Cuando uno se aproxima al puesto fronterizo de Erez para entrar en Gaza desde el norte de Palestina, o sea lo que ahora es Israel, advierte inmediatamente un campo de concentración incluso si nunca antes ha visto los que permanecen convertidos en museos y centros educativos o los que aparecen en documentales y fotografías.
Hace unos años la misma zona se asemejaba más a un puesto fronterizo entre dos países enemistados. Una ametralladora pesada instalada en un promontorio, manejada por un soldado perteneciente al ejército de ocupación israelí, apuntaba hacia el lado palestino. Un grupo de soldados con actitud desganada controlaba el paso de una zona a otra en una garita de mala muerte, mientras otros grupos observaban desde sus puestos listos para cualquier eventualidad. Más adelante, tras caminar un rato por una especie de tierra de nadie, aparecía otra garita desvencijada, donde unos soldados palestinos controlaban el paso. Al fondo, varios taxis esperaban para llevar al viajero a su destino.
El paso era incómodo, desagradable y atemorizador, además de que los israelíes hacían lo posible para que un mero trámite fuese un castigo, pero hoy es aún peor. Por supuesto que los palestinos que tenían permiso para trabajar en Israel como mano de obra barata padecían ya entonces a diario el racismo y la arbitrariedad de los soldados de ocupación israelíes. Éstos les hacían pasar buena parte de la madrugada en colas interminables a las que fueron añadiendo diversos elementos de deshumanización, como corredores aptos solamente para el paso de ganado, cacheos y otros procedimientos de registro denigrantes, mecanismos electrónicos pagados por los propios controlados, exclusión arbitraria de personas fichadas, imposición de cierres, etc.
Hoy no queda nada de aquello porque, salvo casos contados con los dedos de una mano, lisa y llanamente ya no hay paso para los palestinos. Punto final. En la lógica sionista no basta con no darles permiso para pasar a Israel por el norte y el este, donde miles perdieron sus tierras y casas cuando fueron expulsados en 1948, sino que tampoco les dejan salir por el sur, sencillamente cruzando la frontera con Egipto, ni por el oeste, puesto que a través del mar Mediterráneo lo tienen prohibido, ni por el aire porque está igualmente prohibido, a pesar de que no tienen ni barcos ni aviones para hacerlo y de que el aeropuerto –pagado casi por completo con dinero español- fue destruido por las bombas de la aviación israelí.
Un zeppelín militar de inocente color blanco se mece lentamente en el aire por encima del muro que rodea Gaza, controlando que ningún infeliz se mueva más allá de lo establecido por los guardianes del campo o realice algún movimiento sospechoso.

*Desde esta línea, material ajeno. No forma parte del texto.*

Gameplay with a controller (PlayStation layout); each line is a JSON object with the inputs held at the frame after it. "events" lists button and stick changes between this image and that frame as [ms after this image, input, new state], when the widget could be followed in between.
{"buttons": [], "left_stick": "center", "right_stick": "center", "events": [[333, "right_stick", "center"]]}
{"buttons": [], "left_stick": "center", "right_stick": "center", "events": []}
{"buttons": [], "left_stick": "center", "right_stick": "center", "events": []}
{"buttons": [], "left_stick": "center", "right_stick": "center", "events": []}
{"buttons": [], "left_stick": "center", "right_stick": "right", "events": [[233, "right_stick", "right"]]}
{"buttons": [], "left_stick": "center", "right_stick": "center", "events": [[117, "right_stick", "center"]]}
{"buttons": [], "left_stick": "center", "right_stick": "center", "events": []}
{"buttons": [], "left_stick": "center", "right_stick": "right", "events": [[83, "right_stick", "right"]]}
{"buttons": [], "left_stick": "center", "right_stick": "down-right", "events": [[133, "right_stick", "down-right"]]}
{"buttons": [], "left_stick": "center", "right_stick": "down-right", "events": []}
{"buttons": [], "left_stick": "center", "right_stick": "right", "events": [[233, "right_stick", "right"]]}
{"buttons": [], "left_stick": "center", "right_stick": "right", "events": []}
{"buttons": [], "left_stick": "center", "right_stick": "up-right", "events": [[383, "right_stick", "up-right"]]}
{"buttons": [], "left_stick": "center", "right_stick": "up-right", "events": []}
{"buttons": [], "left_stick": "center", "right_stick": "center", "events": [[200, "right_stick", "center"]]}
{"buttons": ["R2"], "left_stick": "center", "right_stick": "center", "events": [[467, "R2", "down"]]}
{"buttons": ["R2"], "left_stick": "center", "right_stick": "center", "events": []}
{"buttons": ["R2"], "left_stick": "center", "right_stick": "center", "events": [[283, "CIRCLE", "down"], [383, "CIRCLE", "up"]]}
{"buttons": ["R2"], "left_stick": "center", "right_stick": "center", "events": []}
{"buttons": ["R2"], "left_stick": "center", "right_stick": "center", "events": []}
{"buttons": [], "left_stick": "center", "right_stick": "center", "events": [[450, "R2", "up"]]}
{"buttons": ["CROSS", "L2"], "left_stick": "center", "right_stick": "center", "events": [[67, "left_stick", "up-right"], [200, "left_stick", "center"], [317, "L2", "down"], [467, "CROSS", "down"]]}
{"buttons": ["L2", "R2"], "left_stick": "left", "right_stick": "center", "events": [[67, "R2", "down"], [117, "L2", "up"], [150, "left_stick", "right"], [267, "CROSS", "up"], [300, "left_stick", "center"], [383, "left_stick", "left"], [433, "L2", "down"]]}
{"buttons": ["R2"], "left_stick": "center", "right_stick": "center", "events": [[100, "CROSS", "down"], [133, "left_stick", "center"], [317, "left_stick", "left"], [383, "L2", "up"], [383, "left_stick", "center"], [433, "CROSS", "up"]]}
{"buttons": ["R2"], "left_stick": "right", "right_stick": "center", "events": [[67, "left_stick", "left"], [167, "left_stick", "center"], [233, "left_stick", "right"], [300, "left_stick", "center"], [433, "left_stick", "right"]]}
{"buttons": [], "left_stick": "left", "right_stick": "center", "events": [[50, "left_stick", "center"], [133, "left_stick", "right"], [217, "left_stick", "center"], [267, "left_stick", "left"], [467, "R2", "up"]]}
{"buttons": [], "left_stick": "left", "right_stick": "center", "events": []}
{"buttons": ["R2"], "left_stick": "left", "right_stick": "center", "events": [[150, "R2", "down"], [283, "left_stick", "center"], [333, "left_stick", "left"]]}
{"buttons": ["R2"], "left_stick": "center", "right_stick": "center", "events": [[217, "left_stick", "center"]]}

El muro de hormigón armado impresiona por su altura, grosor e inacabable longitud, pero más aún porque muestra que a pesar de los juicios de Nuremberg y la Declaración Universal de Derechos Humanos, que presagiaban una nueva era para el mundo libre de crímenes de guerra y contra la humanidad, hoy hay cemento de sobra para que Israel construya un campo de concentración en la Franja de Gaza (38 kilómetros de largo por 12 de ancho en su parte más extensa) en el que encierra a un millón y medio de personas, mientras que éstas no lo pueden obtener para construir sus casas porque Israel lo impide mediante el bloqueo al que somete al campo.
Varios militares o agentes de policía de paisano con una más que mediana metralleta en ristre, procuran dejar bien claro con sus paseos rasantes alrededor de la decena escasa de personas que esperan bajo un sol de justicia frente a una garita en mitad del descampado que rodea la zona edificada, que es mejor que no se muevan de su sitio. Al cabo de un largo rato de espera, a través de megafonía, la soldado que está instalada en la garita blindada les da el paso al recinto.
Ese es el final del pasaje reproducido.